Invité de Good Evening Business sur BFM Business ce vendredi, Paolo Gentiloni, le commissaire européen à l'Economie explique: "je partage l'idée qu'une réponse est nécessaire et pas seulement à l'Inflation Reduction Act américain. Le sujet, c'est de s'occuper de notre compétitivité. Ce sujet n'est pas nouveau, et il est amplifié par les prix de l'énergie".

Soutenir le solaire, le véhicule électrique

"Les prix ont beaucoup baissé par rapport à leur niveau de l'été dernier, mais ils sont toujours deux à trois fois supérieurs à ceux des États-Unis, ou dans d'autres zones économiques importantes. Il faut s'occuper de ce décalage. En soi, l'initiative des Américains est bonne, parce qu'ils font de la transition verte une priorité. Mais leur but est aussi d'attirer sur leur territoire les entreprises d'avant-garde, de pointe, du monde entier, et notamment européennes. Et notre réponse, ce sera donc un soutien à ces industries, un nouveau fonds européen en commun, et une simplification des règles" explique-t-il.

Avec quels outils? Faut-il mettre en place un "copier-coller" de l'IRA en Europe?

"Je ne dirai pas qu'il faut copier l'IRA américain. La Commission présentera sa proposition mercredi prochain, le 1er février. Et nous travaillons à identifier les secteurs et les projets de pointe qu'il faut soutenir" ajoute le commissaire.

Sans surprise, les secteurs du solaire et des véhicules électriques devraient être choyés. "Nous avons démontré dans certains domaines, comme l'éolien, que l'Europe peut être un leader mondial. Mais nous devons maintenant le faire dans plusieurs autres secteurs, en ayant en tête que l'échelle européenne est très importante. Pour la voiture électrique par exemple, il y a beaucoup de subventions dans chacun des pays, mais aucun n'a l'échelle suffisante. Il faut absolument mettre nos forces en commun si nous voulons être réellement compétitif".

"Le principe, c'est un fonds dédié aux projets d'avant-garde, qui ne peuvent réussir qu'à l'échelle européenne" répète-t-il.

Une fourchette de 300 à 750 milliards d'euros

Reste la question du financement.
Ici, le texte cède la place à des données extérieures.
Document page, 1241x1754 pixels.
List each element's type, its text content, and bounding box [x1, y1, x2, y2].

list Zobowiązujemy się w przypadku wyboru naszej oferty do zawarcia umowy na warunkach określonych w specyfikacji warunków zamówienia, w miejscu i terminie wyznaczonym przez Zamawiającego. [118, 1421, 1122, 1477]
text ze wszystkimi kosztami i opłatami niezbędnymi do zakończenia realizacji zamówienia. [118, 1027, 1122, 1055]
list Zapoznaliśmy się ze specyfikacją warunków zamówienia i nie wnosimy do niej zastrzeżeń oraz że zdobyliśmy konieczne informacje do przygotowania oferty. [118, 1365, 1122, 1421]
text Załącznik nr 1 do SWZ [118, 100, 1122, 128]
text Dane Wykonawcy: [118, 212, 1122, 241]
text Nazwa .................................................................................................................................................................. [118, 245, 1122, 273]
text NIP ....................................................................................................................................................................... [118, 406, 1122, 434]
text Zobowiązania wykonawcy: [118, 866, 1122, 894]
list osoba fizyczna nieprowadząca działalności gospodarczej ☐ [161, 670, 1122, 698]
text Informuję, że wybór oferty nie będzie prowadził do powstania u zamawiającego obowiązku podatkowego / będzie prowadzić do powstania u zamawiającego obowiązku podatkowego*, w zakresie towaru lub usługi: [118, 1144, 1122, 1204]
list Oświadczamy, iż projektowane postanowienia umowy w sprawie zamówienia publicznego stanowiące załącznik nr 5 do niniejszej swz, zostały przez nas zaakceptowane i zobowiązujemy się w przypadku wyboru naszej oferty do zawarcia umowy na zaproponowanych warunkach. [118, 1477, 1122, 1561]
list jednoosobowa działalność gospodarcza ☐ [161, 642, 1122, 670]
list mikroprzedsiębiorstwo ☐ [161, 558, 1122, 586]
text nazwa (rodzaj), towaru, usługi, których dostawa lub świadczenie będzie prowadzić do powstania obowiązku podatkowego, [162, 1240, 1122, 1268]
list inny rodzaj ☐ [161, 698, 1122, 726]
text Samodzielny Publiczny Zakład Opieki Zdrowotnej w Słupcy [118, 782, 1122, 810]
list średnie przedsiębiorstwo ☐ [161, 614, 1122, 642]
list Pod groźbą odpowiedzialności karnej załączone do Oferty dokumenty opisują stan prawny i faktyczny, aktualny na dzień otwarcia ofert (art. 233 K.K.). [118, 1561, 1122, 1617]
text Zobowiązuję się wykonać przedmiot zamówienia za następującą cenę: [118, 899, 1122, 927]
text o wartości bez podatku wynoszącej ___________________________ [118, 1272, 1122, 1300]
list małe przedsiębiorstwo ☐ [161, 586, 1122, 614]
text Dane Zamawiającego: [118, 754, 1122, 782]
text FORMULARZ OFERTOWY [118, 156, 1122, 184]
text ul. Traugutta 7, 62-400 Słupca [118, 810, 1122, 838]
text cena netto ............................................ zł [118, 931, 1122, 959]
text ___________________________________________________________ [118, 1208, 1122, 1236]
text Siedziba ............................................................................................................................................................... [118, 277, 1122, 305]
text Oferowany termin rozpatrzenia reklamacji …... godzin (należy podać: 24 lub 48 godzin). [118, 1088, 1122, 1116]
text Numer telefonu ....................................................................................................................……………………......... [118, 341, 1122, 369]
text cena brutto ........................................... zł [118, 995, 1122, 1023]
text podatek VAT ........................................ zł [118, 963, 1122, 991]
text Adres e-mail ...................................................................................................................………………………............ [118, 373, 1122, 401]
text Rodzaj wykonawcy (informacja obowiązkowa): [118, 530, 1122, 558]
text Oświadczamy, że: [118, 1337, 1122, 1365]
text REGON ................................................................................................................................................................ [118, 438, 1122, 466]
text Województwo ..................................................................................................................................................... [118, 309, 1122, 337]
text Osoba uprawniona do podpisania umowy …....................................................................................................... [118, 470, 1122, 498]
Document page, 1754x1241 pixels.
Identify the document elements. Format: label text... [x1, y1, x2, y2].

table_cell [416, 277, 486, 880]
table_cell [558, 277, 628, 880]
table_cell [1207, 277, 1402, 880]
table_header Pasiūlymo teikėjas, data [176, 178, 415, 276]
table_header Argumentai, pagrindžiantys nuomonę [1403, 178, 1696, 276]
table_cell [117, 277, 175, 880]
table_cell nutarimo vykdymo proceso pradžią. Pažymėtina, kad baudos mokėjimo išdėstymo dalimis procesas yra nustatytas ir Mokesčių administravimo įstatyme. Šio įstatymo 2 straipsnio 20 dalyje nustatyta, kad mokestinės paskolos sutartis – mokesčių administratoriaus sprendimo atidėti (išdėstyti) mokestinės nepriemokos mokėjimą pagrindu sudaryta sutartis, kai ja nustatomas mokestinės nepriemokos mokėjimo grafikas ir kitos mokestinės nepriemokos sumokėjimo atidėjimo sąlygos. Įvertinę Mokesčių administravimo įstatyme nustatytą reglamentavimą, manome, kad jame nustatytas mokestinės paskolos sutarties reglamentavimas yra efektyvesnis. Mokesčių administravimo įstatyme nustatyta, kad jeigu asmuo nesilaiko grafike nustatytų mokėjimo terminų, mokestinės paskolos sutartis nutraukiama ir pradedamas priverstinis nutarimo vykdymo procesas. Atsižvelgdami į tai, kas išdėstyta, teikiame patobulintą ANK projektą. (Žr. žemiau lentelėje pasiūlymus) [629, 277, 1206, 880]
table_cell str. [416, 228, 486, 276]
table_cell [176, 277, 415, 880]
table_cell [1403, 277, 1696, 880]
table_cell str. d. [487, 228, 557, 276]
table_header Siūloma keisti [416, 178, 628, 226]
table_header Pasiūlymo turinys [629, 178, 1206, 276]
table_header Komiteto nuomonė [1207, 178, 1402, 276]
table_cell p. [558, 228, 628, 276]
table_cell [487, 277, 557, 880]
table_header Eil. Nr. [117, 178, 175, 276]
Quand les Etats-Unis mettent 369 milliards de dollars sur la table, jusqu'où sera prête à aller l'UE?

"Si on regarde froidement cette somme, on peut se dire que ce n'est pas si impressionnant. C'est équivalent aux subventions du plan de relance européen NextGenerationEU. Et on a beaucoup d'autres dispositifs maintenant. Sont-ils suffisants? Ma réponse est non. Il faut faire d'autres efforts. Il s'agit d'intérêts communs, de projets communs, qu'il faut financer à l'échelle européenne" souligne Paolo Gentiloni, qui confirme la fourchette de 300 à 750 milliards d'euros évoquée par le commissaire européen au Marché intérieur Thierry Breton.

Enfin, la Commission entend dans le même temps obtenir des exemptions de la part des Américains. "Il y a un groupe de travail entre l'Union Européenne et les Etats-Unis, qui se penche particulièrement sur les véhicules électriques. L'Europe demande à bénéficier des mêmes avantages que les pays qui ont un accord commercial avec les Etats-Unis, comme le Mexique ou le Canada. Je pense qu'entre partenaires alliés, et bons amis, il est normal d'avoir des exemptions, notamment pour les voitures électriques".